▸ **Istruzioni da seguire**
Secondo il testo sul commercio a Garlasco, di quali pagamenti il comune ha disposto la sospensione nella scorsa primavera?

▸ **Estratto del testo**
»»
Garlasco, Riccardo Tosi: l’ottimismo è l’ingrediente principe della ricetta anti crisi

GARLASCO - “Ho sentito in questi giorni alcune categorie di negozianti di Garlasco e li ho trovati mediamente soddisfatti nonostante la difficoltà del periodo, - afferma Riccardo Tosi (nella foto), consigliere comunale di Garlasco con delega al commercio - la chiusura di alcuni centri commerciali ha incentivato gli acquisti in città e di questo ha fruito il commercio locale e di prossimità”. Il 2020 sta volgendo al termine: un grande sospiro di sollievo per i commercianti che hanno dovuto convivere con uno dei periodi più difficili e fragili della storia delle loro attività. Un anno che, tuttavia, dopo tutto e nonostante tutto, si chiude senza tagliare completamente le gambe al commercio locale. Alcuni negozi hanno optato per nuove soluzioni, altri si sono reinventati, ma le luci di Garlasco non si sono spente e la città si mantiene viva ogni giorno in vista di nuove battaglie. “Se devo tracciare un bilancio complessivo - sottolinea Tosi - non posso certo dire che tutto sia perfetto: il primo lockdown, in particolare, ha fatto soffrire il nostro commercio. Poi, però, gli esercenti sono stati caparbi nel rialzarsi e nel riprendere in mano le loro attività a pieno organico e Garlasco ha saputo reggere all’urto della seconda ondata. Una situazione meno disastrosa del previsto, insomma”. A livello organizzativo il comune di Garlasco nella scorsa primavera ha disposto la sospensione dei pagamenti della Tosap e della Tari per venire incontro ai negozi locali e pur nella difficoltà economica, sociale e sanitaria è intervenuto e sta intervenendo con misure a vantaggio degli esercenti commerciali. “Abbiamo tolto la Tosap agli ambulanti in tutto il corso del 2020 e siamo intervenuti per mantenere la gratuità di alcuni parcheggi in modo da implementare il commercio locale - spiega il consigliere comunale - stiamo altresì valutando interventi mirati atti a salvaguardare le categorie fortemente penalizzate”. Va infine specificato che, contrariamente agli anni passati, il comune di Garlasco, esentando dalla spesa i commercianti della città, è intervenuto anche per il pagamento relativo all’affitto delle luminarie natalizie. Il 2020 sta finendo e le realtà merceologiche continuano a lottare ogni giorno di più, tra gli alti e i bassi di una fase storica fragile e imprevedibile. Ma a Garlasco le luci non si spengono e il commercio continua a stare in piedi.
««
▸ **Estratto dei dati**
»»
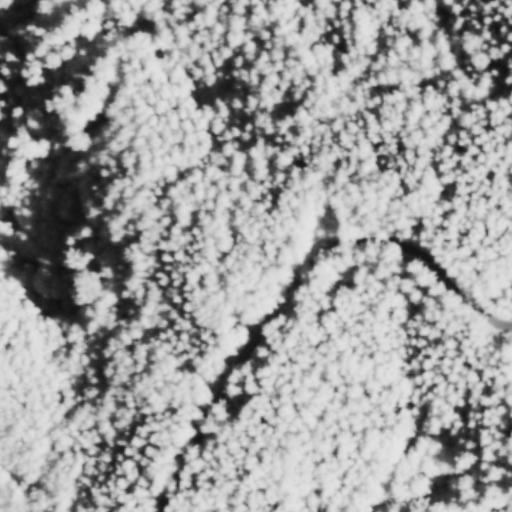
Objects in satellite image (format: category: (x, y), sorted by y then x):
road: (301, 292)
road: (29, 499)
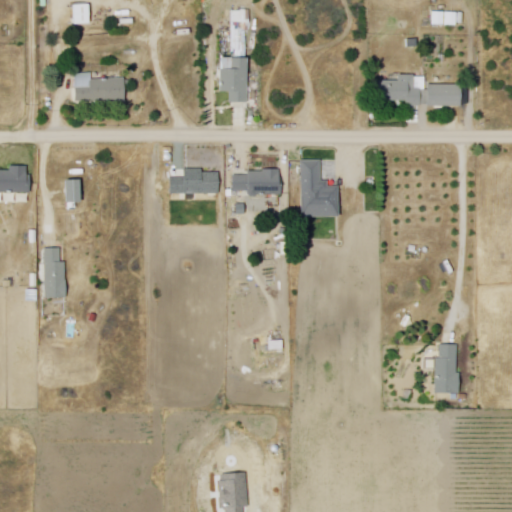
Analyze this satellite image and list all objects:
building: (76, 15)
building: (81, 16)
building: (438, 21)
building: (452, 21)
building: (239, 36)
building: (412, 45)
building: (224, 59)
road: (30, 68)
building: (231, 70)
building: (234, 82)
road: (170, 88)
building: (94, 90)
building: (98, 91)
building: (395, 92)
building: (399, 92)
building: (441, 96)
building: (443, 97)
road: (213, 119)
road: (256, 137)
building: (13, 180)
building: (16, 182)
road: (349, 183)
road: (48, 184)
building: (194, 184)
building: (252, 185)
building: (260, 185)
building: (72, 194)
building: (313, 194)
building: (317, 197)
road: (463, 232)
building: (51, 276)
building: (55, 277)
building: (442, 370)
building: (446, 373)
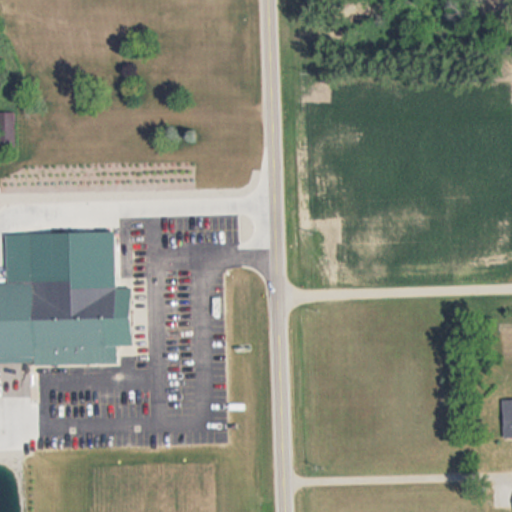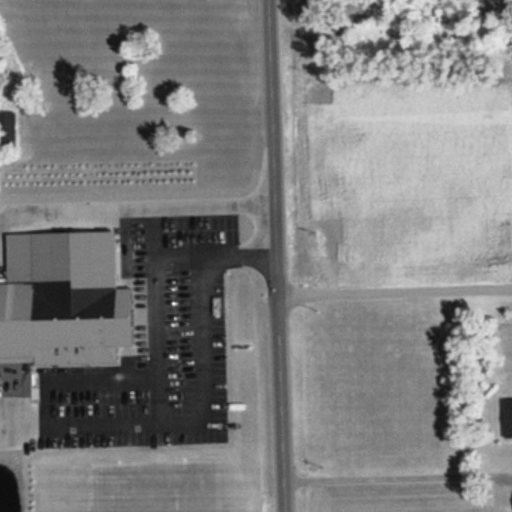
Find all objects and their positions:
building: (84, 44)
building: (6, 128)
building: (171, 177)
building: (198, 178)
road: (276, 255)
road: (395, 294)
building: (60, 320)
building: (507, 418)
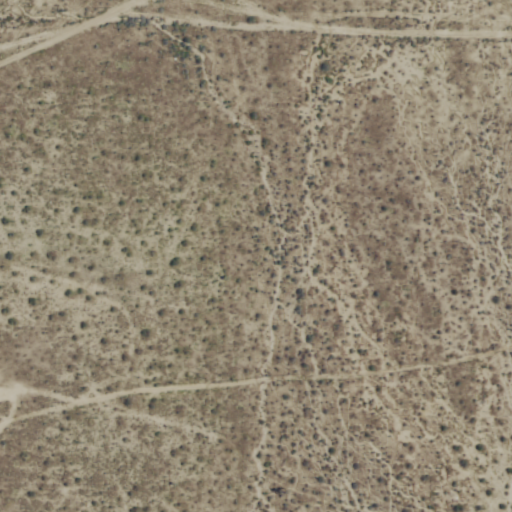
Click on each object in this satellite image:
road: (256, 34)
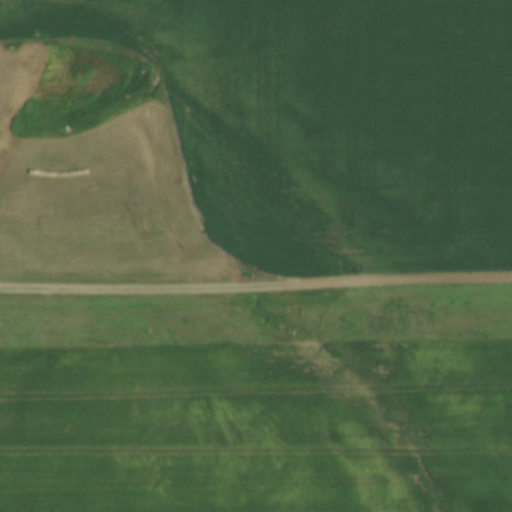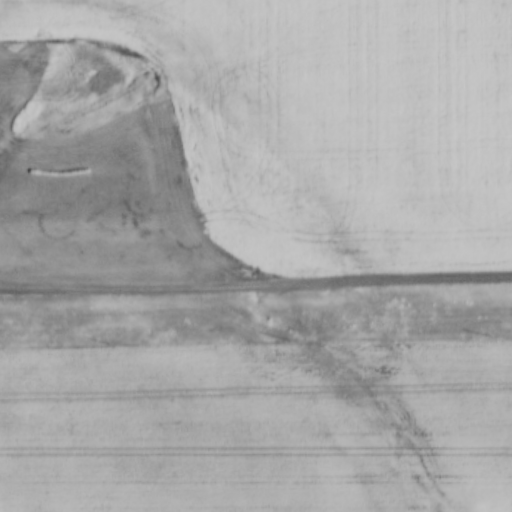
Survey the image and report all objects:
road: (256, 286)
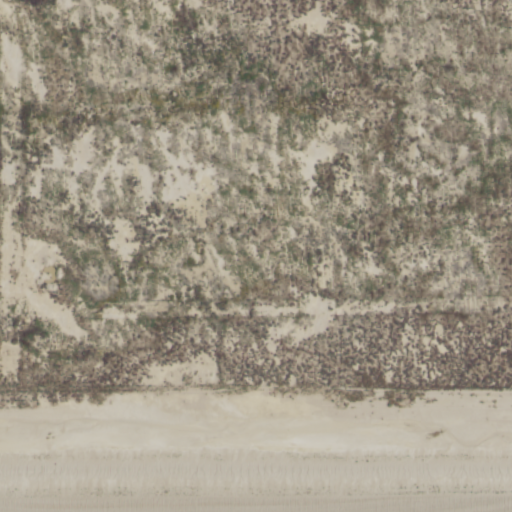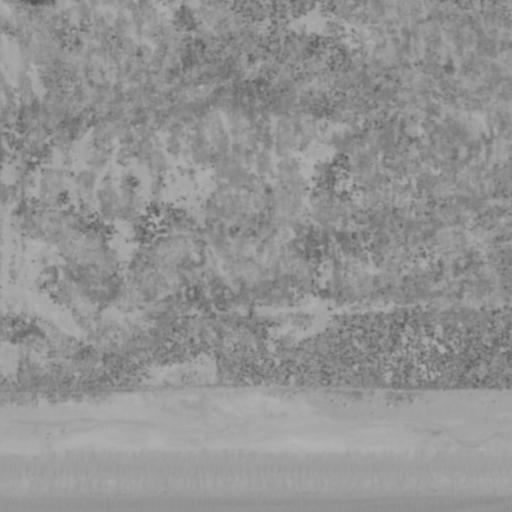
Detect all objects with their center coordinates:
wastewater plant: (256, 450)
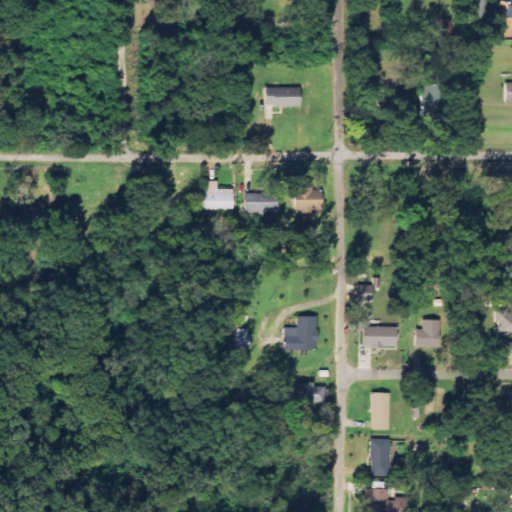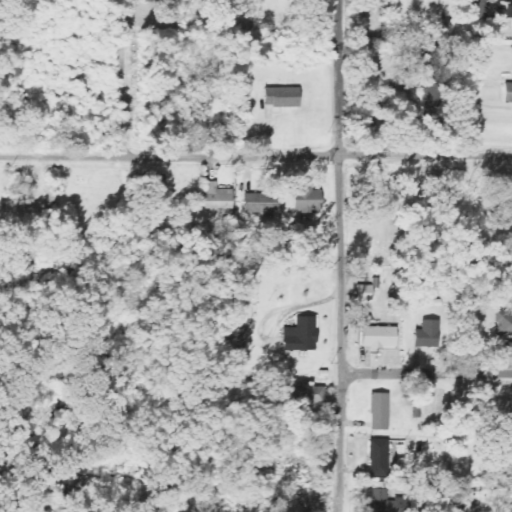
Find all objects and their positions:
««
▸ **Risultato del compito**
Dei pagamenti della Tosap e della Tari.